EXERCISE DIRECTIONS:
Filter the rows below and copy out each line that contains the string "shown". Case matters.

RECORDED INFORMATION:
** Start **

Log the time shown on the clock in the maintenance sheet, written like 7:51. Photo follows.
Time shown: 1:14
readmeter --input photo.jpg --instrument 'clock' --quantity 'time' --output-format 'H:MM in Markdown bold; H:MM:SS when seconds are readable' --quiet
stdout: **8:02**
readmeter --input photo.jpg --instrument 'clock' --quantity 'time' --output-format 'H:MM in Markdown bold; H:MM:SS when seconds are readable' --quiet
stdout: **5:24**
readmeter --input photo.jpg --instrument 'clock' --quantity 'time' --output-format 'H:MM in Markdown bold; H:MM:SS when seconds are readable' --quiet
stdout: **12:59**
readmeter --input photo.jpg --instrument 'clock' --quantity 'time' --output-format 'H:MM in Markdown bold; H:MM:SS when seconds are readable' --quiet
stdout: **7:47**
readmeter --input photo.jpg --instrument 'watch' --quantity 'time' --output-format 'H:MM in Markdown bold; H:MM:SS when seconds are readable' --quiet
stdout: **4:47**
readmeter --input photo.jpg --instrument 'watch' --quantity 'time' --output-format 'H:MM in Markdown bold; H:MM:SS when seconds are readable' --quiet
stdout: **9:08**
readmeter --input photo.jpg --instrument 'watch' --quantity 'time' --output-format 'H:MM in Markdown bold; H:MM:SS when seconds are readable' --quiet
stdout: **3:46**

** End **
** Start **

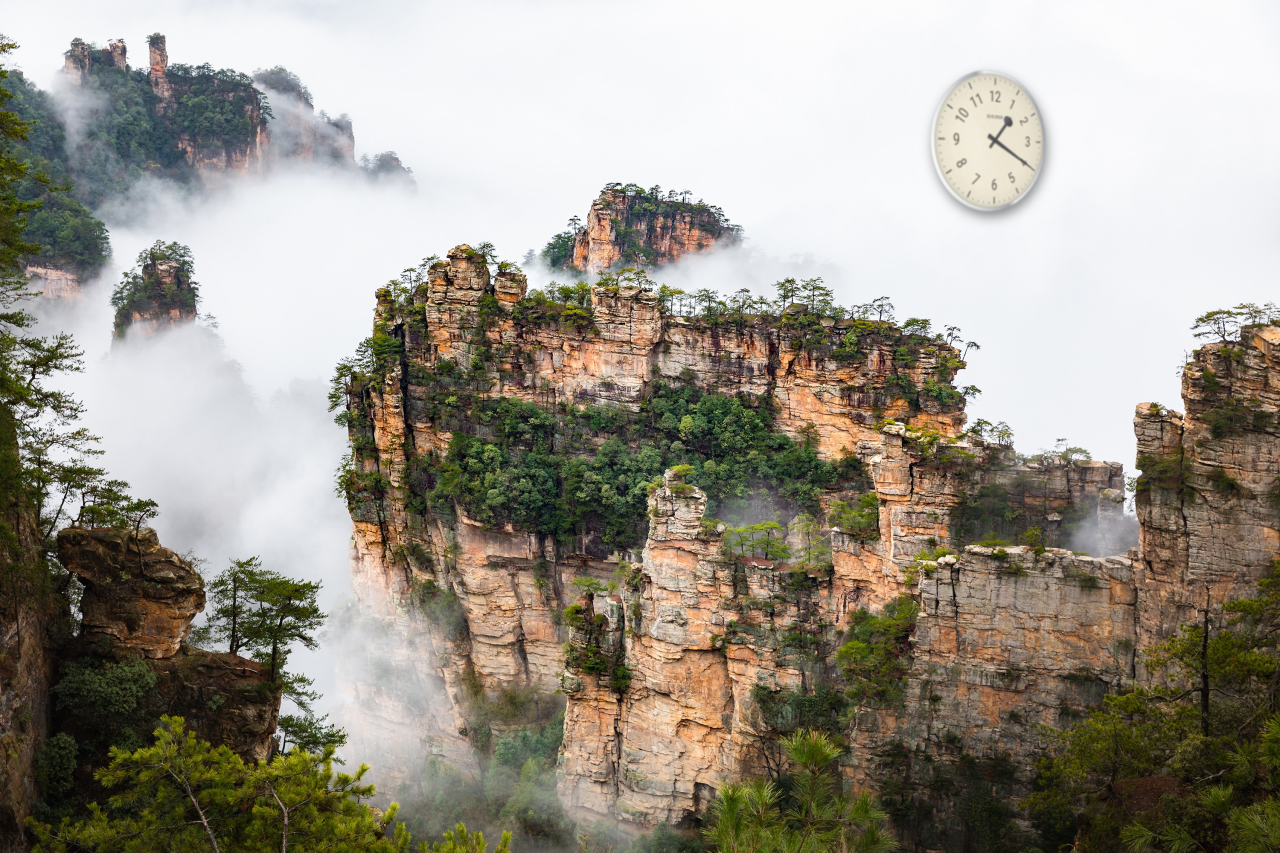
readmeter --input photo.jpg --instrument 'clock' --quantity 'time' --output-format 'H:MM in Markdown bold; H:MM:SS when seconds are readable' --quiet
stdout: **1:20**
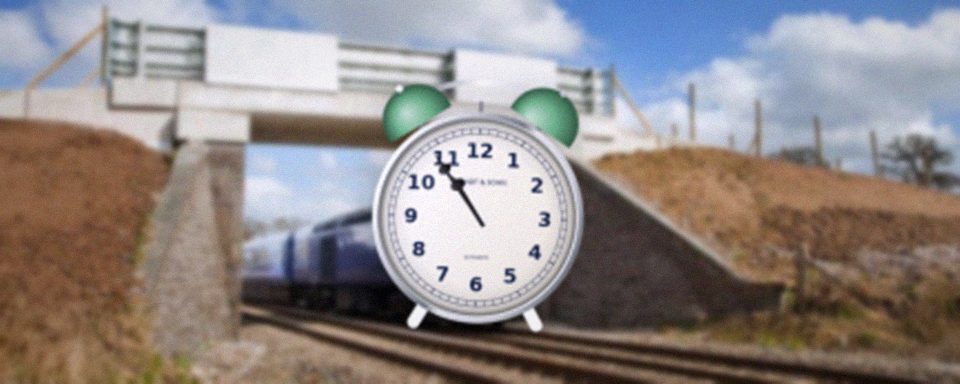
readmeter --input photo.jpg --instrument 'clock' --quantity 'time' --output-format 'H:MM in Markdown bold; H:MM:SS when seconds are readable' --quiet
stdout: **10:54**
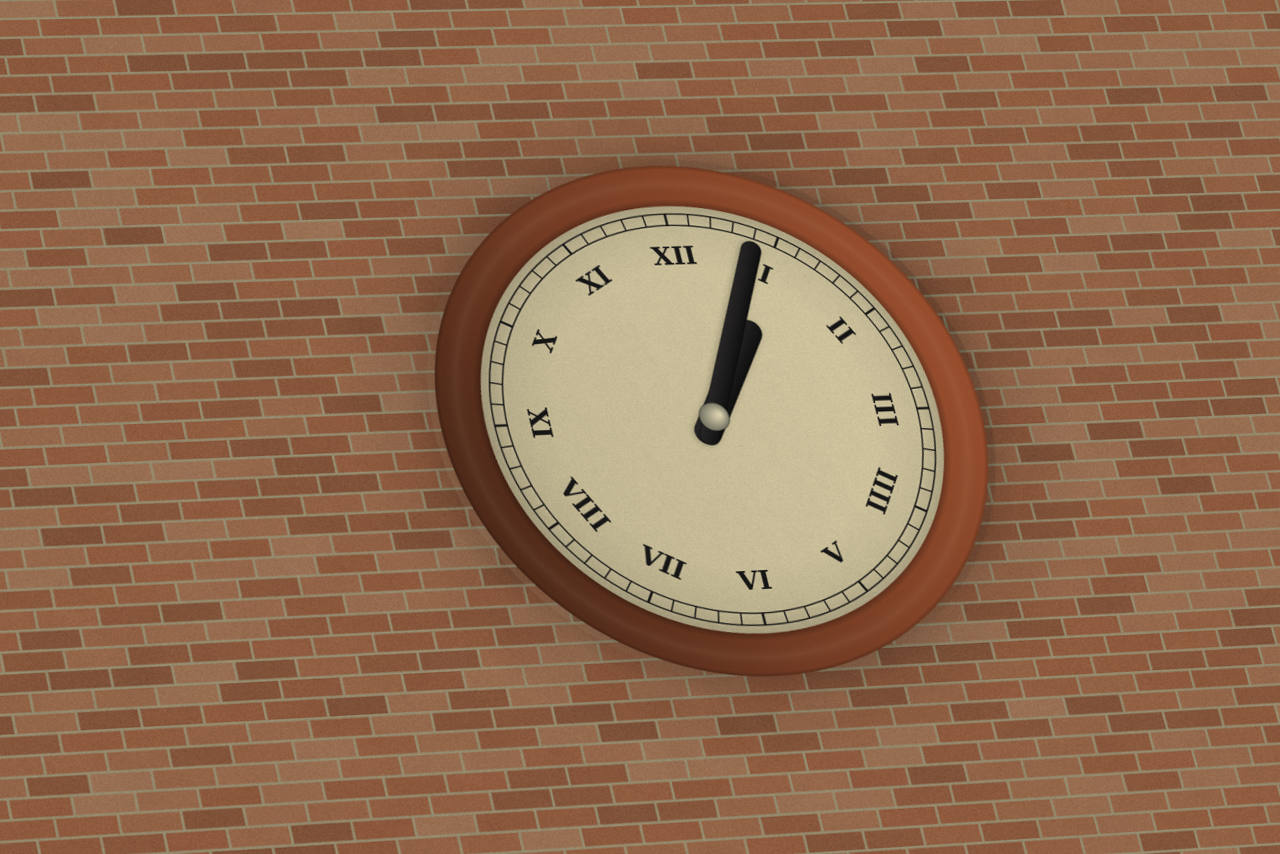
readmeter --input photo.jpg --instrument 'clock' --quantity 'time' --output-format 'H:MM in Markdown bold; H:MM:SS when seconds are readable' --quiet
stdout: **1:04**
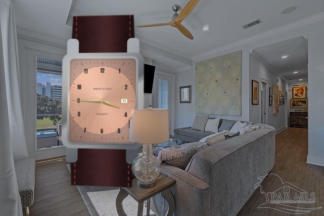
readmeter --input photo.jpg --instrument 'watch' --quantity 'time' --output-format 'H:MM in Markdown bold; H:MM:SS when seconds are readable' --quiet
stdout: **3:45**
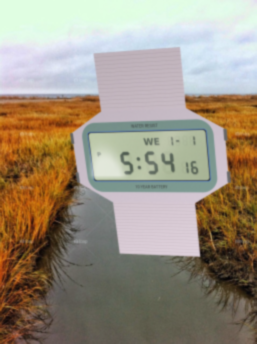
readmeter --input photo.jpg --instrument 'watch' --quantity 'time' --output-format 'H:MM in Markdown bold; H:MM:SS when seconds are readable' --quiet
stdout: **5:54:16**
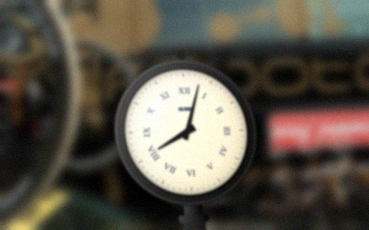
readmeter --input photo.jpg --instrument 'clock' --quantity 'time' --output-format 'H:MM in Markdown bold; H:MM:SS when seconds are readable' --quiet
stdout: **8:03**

** End **

WRITTEN ANSWER:
Log the time shown on the clock in the maintenance sheet, written like 7:51. Photo follows.
Time shown: 1:14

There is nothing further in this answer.